中小企業では、調査が形骸化しやすい面があります。担当が当事者の上司である、記録が残らない、範囲が狭すぎる、といった問題が典型です。これを避けるには、調査の三点セットを先に決めることが有効です。

  • 調査主体(誰が実施するか)
  • 調査範囲(何を対象にするか)
  • 調査手続(ヒアリング、記録、証拠保全)

経営者や幹部が絡む案件は、社外主導に寄せるほうが安全です。規模が小さいほど内部だけで完結させると疑念が強まります。調査は事実認定で終わりではありません。是正・再発防止策の策定と運用開始までを一体として扱って初めて、独立性が実務として意味を持ちます。

5. 危機対応で「自分を守る文言」を先に出さない

危機対応では、言葉の内容よりも順番が決定的になります。初動で「当社に落ち度はない」「法的には問題ない」「誤解だ」といった自己防衛が先に見えると、反省や是正の意思が後に続いても、受け手はそれを真摯さとして受け取りにくくなります。批判の矛先は「正しさ」から「姿勢」へと移り、炎上は長期化しやすくなります。

中小企業が備えるべきは、初動声明の型です。危機時に即興で文章を書くと、経営者の防衛本能が文章に透けやすくなります。したがって、次の順番を定型として持つことが実務上有効です。

  • 第1段落:影響への受け止め(当事者・関係者への配慮)
  • 第2段落:現時点で言える事実と言えない事実(調査中である旨)
  • 第3段落:調査方針と再発防止の着手、更新の時期

また、「批判」と「誹謗中傷」は峻別して扱う必要があります。たとえば、事実に基づく厳しい意見や論評は「批判」であり、虚偽の事実を拡散したり、人格・家族への攻撃に及ぶものは「誹謗中傷」に近づきます。危機の渦中で法的措置を前面に出すことは、口封じと受け取られやすいです。必要があるとしても、少なくとも初動の中心には置かない運用が望ましいです。

6. 「勝利至上主義=経営目標至上主義」の副作用を直視する

前述の近藤氏が問いかけているのは、「勝てばいい」「結果が出ていればいい」と目をつぶってきたものの中に、本来守るべきだった人の人生があったのではないか、という点です。厳しさは必要だとしても、人を壊してまで続ける厳しさなら、それは育成でも指導でもない、という線引きです。

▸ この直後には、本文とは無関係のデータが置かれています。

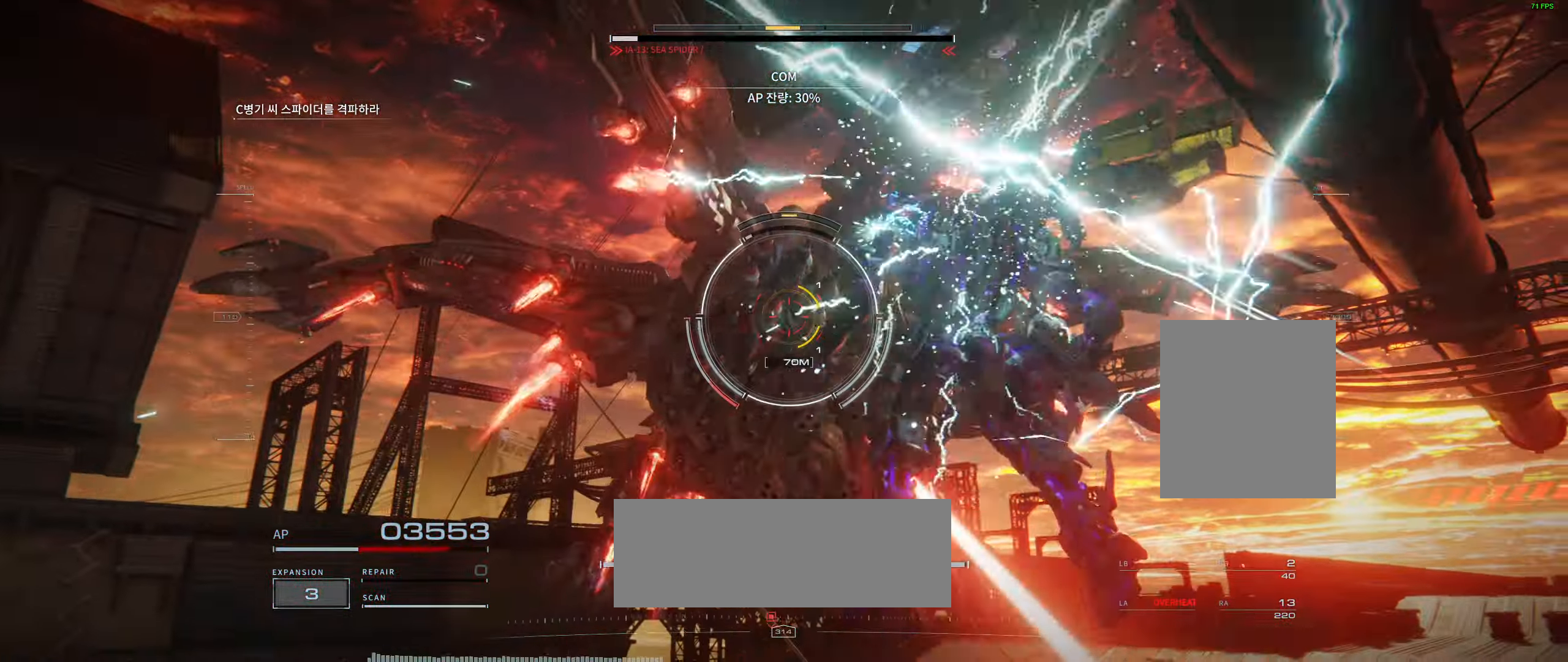
{"buttons": [], "left_stick": "down", "events": []}
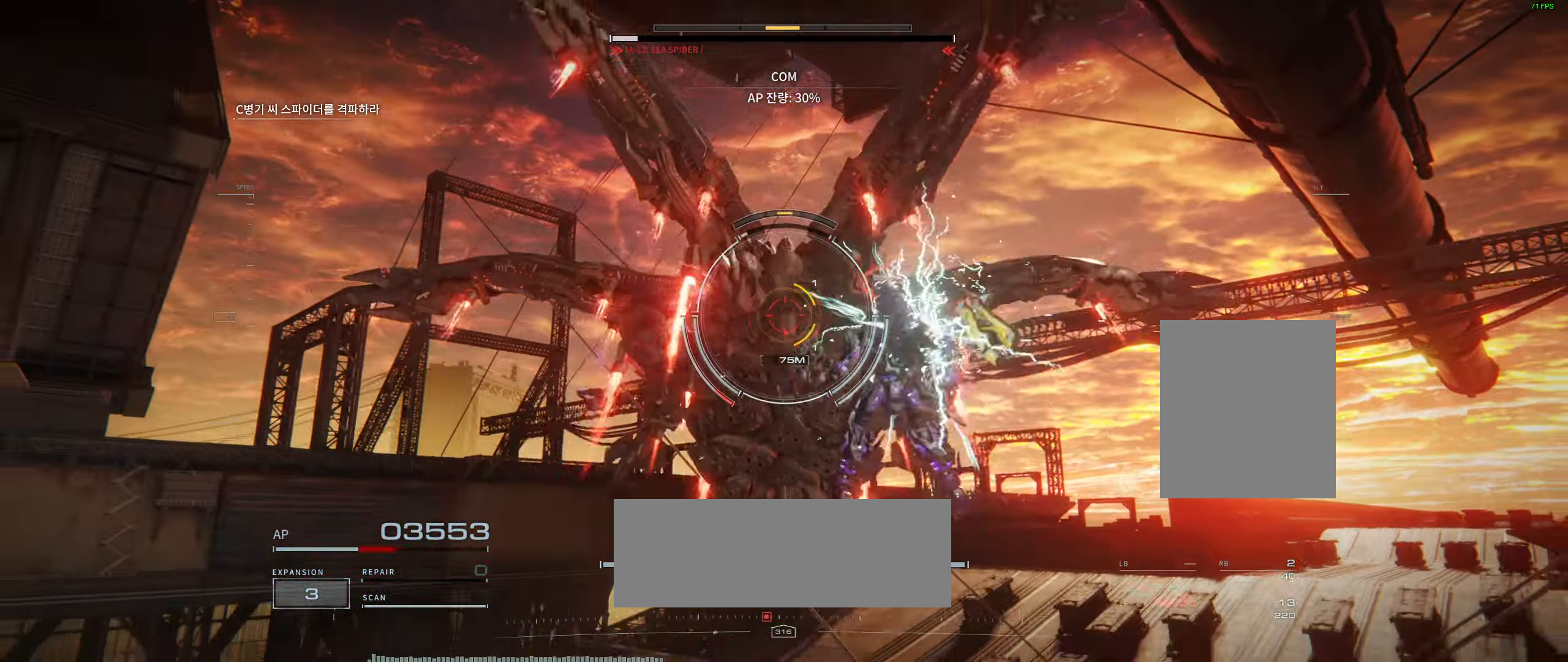
{"buttons": [], "left_stick": "center", "events": [[100, "left_stick", "center"]]}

スポーツの勝利至上主義は、企業に置き換えれば経営目標至上主義です。目標そのものは必要ですが、目標が絶対化すると、過程は軽視され、逸脱が正当化され、問題提起が「邪魔」とみなされる副作用が生じます。短期的に数字が出る局面ほど、組織は危険に気づきにくくなります。

中小企業が現実的に行うべきは、目標に安全装置を付けることです。売上や利益だけを追わせるのではなく、残業上限、休日確保、離職率、苦情件数といった指標を併置し、数字だけでは走れない仕組みにします。また、「結果は評価するが、方法は縛る」という原則を経営が明言し、行動規範の逸脱を成果で相殺しない姿勢を示すことが重要です。

目標は人を動かす道具であって、人を壊す免罪符ではありません。この当然の線引きを、平時に制度と運用へ落とし込むことが危機の予防になります。

おわりに

以上の教訓は、理念ではなく手続と運用の問題です。組織の規模が小さいほど、属人的な統率や即興の危機対応に寄りやすく、同種の事故が起きたときの回復は難しくなります。

パワハラかどうかを分けるのは法律です。しかし、組織が信頼を失うかどうかを決めるのは、何を言ったか以上に、何を先に守ろうとしたかという順番でもあります。

この事例を、スポーツ界の特殊な炎上として消費せず、組織を預かる側の教訓として受け止めることが、最も建設的な向き合い方だと言えるでしょう。読者の皆さまにとっても、「明日から自社で何を整えるか」まで見通せる材料になれば幸いです。